▶ _Work request_: Using the listing below, set down exactly the lines starting at the line that contains "X26603428Y-103989238D01*" and ending at the line that contains "X73125880Y-97488880D02*", both included, and no others.
[[ Information, beginning ]]
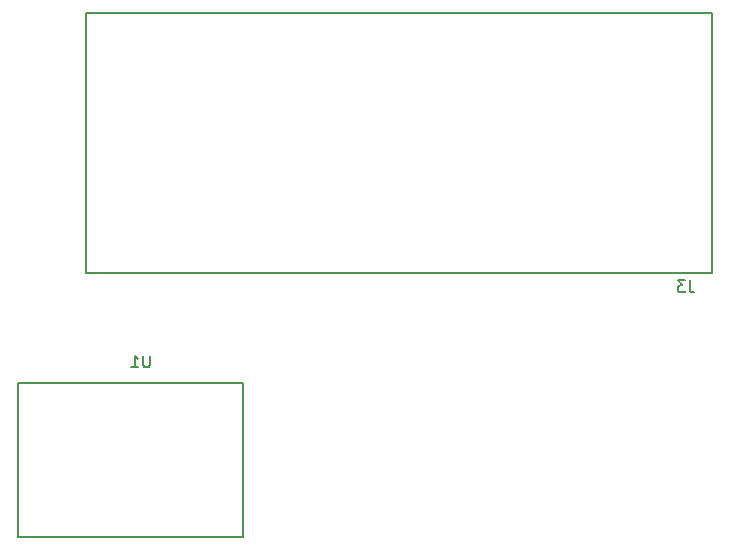
<source format=gbo>
G04 #@! TF.GenerationSoftware,KiCad,Pcbnew,5.0.2-bee76a0~70~ubuntu18.04.1*
G04 #@! TF.CreationDate,2019-02-09T12:58:29-05:00*
G04 #@! TF.ProjectId,interface,696e7465-7266-4616-9365-2e6b69636164,rev?*
G04 #@! TF.SameCoordinates,Original*
G04 #@! TF.FileFunction,Legend,Bot*
G04 #@! TF.FilePolarity,Positive*
%FSLAX46Y46*%
G04 Gerber Fmt 4.6, Leading zero omitted, Abs format (unit mm)*
G04 Created by KiCad (PCBNEW 5.0.2-bee76a0~70~ubuntu18.04.1) date Sat 09 Feb 2019 12:58:29 PM EST*
%MOMM*%
%LPD*%
G01*
G04 APERTURE LIST*
%ADD10C,0.150000*%
G04 APERTURE END LIST*
D10*
G04 #@! TO.C,U1*
X35666000Y-108204000D02*
X35666000Y-119204000D01*
X35666000Y-119204000D02*
X16666000Y-119204000D01*
X16666000Y-119204000D02*
X16666000Y-106204000D01*
X16666000Y-106204000D02*
X35666000Y-106204000D01*
X35666000Y-106204000D02*
X35666000Y-108204000D01*
G04 #@! TO.C,J3*
X75363500Y-96876500D02*
X75363500Y-74876500D01*
X22363500Y-96876500D02*
X75363500Y-96876500D01*
X22363500Y-74876500D02*
X22363500Y-96876500D01*
X75363500Y-74876500D02*
X22363500Y-74876500D01*
G04 #@! TO.C,U1*
X27793904Y-103846380D02*
X27793904Y-104655904D01*
X27746285Y-104751142D01*
X27698666Y-104798761D01*
X27603428Y-104846380D01*
X27412952Y-104846380D01*
X27317714Y-104798761D01*
X27270095Y-104751142D01*
X27222476Y-104655904D01*
X27222476Y-103846380D01*
X26222476Y-104846380D02*
X26793904Y-104846380D01*
X26508190Y-104846380D02*
X26508190Y-103846380D01*
X26603428Y-103989238D01*
X26698666Y-104084476D01*
X26793904Y-104132095D01*
G04 #@! TO.C,J3*
X73506833Y-97488880D02*
X73506833Y-98203166D01*
X73554452Y-98346023D01*
X73649690Y-98441261D01*
X73792547Y-98488880D01*
X73887785Y-98488880D01*
X73125880Y-97488880D02*
X72506833Y-97488880D01*
X72840166Y-97869833D01*
X72697309Y-97869833D01*
X72602071Y-97917452D01*
X72554452Y-97965071D01*
X72506833Y-98060309D01*
X72506833Y-98298404D01*
X72554452Y-98393642D01*
X72602071Y-98441261D01*
X72697309Y-98488880D01*
X72983023Y-98488880D01*
X73078261Y-98441261D01*
X73125880Y-98393642D01*
G04 #@! TD*
M02*

</source>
[[ Information, end ]]
▶ _Task answer_:
X26603428Y-103989238D01*
X26698666Y-104084476D01*
X26793904Y-104132095D01*
G04 #@! TO.C,J3*
X73506833Y-97488880D02*
X73506833Y-98203166D01*
X73554452Y-98346023D01*
X73649690Y-98441261D01*
X73792547Y-98488880D01*
X73887785Y-98488880D01*
X73125880Y-97488880D02*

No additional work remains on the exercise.